### Estratto del documento
++++++++++++++++++++
La collocazione del gerundio nella frase principale è relativamente libera. Tuttavia, la posizione non marcata del gerundio avverbiale di predicato è quella finale (è uscito correndo); la collocazione del gerundio in posizione iniziale comporta una intonazione simile alla dislocazione ed è, nella forma scritta, comunemente segnalata dalla virgola (correndo, è uscito). Il gerundio avverbiale di frase è sempre distinto dalla principale per via dell’intonazione (Lonzi 1991: 576).
Il gerundio che segue la predicazione principale assume facilmente un valore parafrasabile con una frase finita coordinata alla frase principale. Bisogna distinguere tra il caso in cui il gerundio esprime un’azione simultanea rispetto alla predicazione principale, come negli esempi (28) e (29), e quello in cui il gerundio arriva a esprimere un’azione successiva rispetto alla predicazione principale, come invece negli esempi (30) e (31). L’interpretazione è, almeno in parte, dettata dalle proprietà aspettuali dei predicati (per questo riferimento temporale, vedi in particolare Solarino 1996):
(28) Passavano frotte di ragazzini delle elementari, vociando, con le loro cassette di fibra a tracolla (Vittorini, Il garofano rosso, p. 8)
(29) Ciascuno pensò con grande fiducia all’avvenire, sentendosi audacissimo e pronto a qualsiasi fatica (Buzzati, Il segreto del bosco vecchio, p. 146)
(30) Poi si sedette in cucina addormentandosi accanto al fuoco (ivi, p. 137)
(31) Milton saltò a piedi uniti nell’aia, atterrando con un gran botto (Fenoglio, Una questione privata, p. 91)
Nel caso in cui il gerundio segue la principale, si creano facilmente le premesse per una lettura sequenziale o consequenziale. L’esempio (30) è infatti parafrasabile: «poi si sedette in cucina per addormentarsi»).
++++++++++++++++++++
### Elenco dati
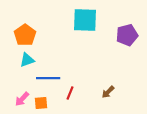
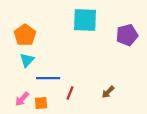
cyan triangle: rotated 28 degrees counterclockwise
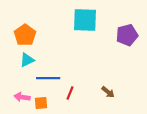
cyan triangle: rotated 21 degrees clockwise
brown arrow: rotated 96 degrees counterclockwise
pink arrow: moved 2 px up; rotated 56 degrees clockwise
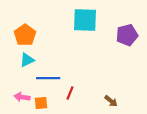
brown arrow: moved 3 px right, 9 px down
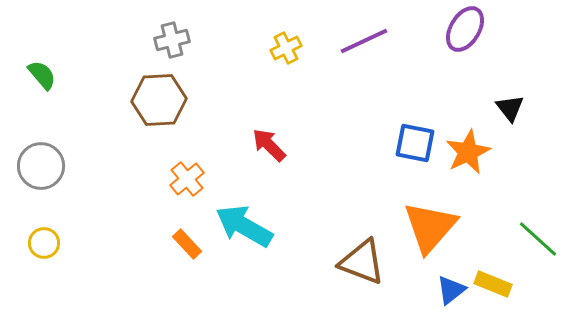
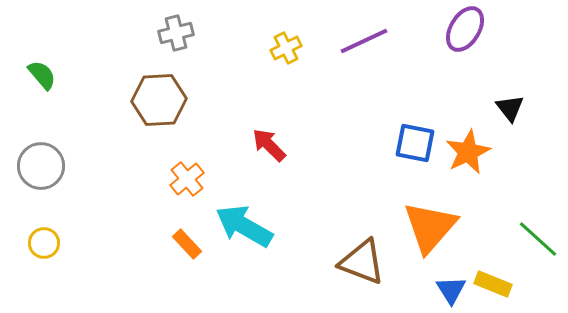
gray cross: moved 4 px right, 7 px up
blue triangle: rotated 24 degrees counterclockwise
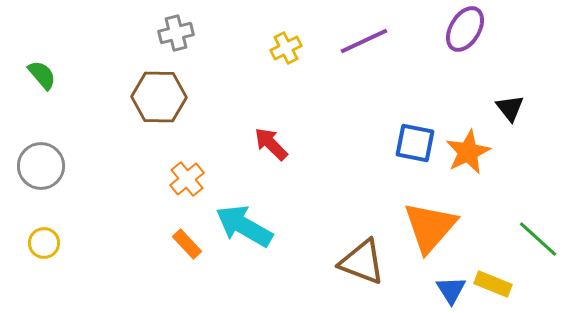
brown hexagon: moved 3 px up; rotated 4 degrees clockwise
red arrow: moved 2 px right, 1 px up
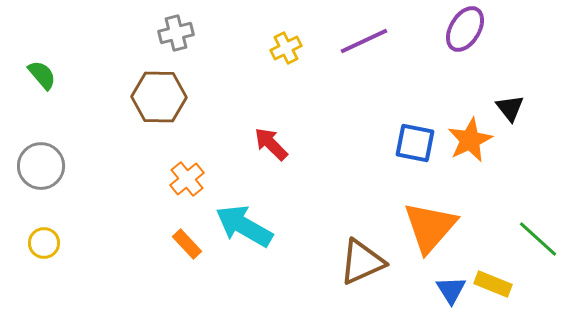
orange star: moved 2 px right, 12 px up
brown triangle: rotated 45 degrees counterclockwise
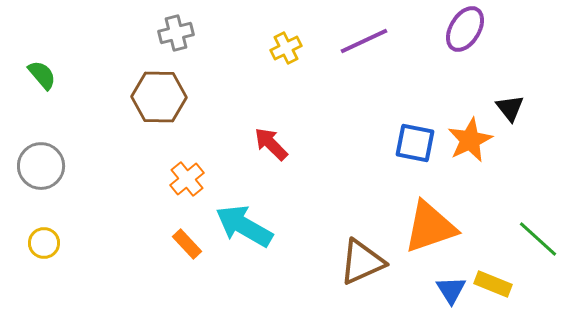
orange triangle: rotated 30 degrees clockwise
++++++++++++++++++++
### Lavoro da svolgere
Prosegui il brano sul gerundio a partire dalla sua ultima frase. L'elenco dei dati non ha alcun rapporto con il brano sul gerundio.

### Risultato del compito
In italiano moderno, eventuali complementi e avverbiali si collocano di norma dopo il verbo al gerundio. Nei secoli passati, tali complementi, come del resto anche il soggetto esplicito, potevano precedere il gerundio (per la posizione del soggetto, vedi anche sotto):
(32) tutte le donne e i tre giovani levatisi ne’ giardini se ne entrarono, e le rugiadose erbe con lento passo scalpitando d’una parte in un’altra, belle ghirlande faccendosi, per lungo spazio riportando s’andarono (Boccaccio, Dec. II, Introduzione, 89)
(33) Primasso, avendo l’un pane mangiato e l’abate non vegnendo, cominciò a mangiare il secondo (Boccaccio, Dec. I, 7, 71-72)
(34) Ciò detto, il lume intrigandogli gli occhi, cedeva a le tenebre perpetue (Pietro Aretino, Lettere 3, 114)
Mentre, in lingua moderna, i pronomi ➔ clitici si realizzano in enclisi al gerundio, nei secoli passati il clitico appariva anche in proclisi, sempre che il gerundio fosse con negazione:
(35) Alessandro Magno diventò signore della Asia in pochi anni, e, non l’avendo appena occupata, morí (Niccolò Machiavelli, Il Principe IV, 19)
(36) Non c’essendo quasi dunque nessuno de’ miei che badasse altrimenti a me, io andava perdendo i miei più begli anni non imparando quasi che nulla (Vittorio Alfieri, Vita II, iv, 77).
Nella proposizione gerundiale può essere reso esplicito un ➔ soggetto, nominale (37) o pronominale (38), che normalmente segue il verbo al gerundio:
(37) Dopo venti giorni di Ka-Be, essendosi la mia ferita praticamente rimarginata, con mio vivo dispiacere sono stato messo in uscita (Levi, Se questo è un uomo, p. 51)
(38) mi vinceva sempre negli esercizi della memoria, recitando egli sino a seicento versi delle Georgiche di Virgilio d’un fiato, senza sbagliare una sillaba, e non potendo io arrivare neppure a quattrocento (Alfieri, Vita II, ii, 71)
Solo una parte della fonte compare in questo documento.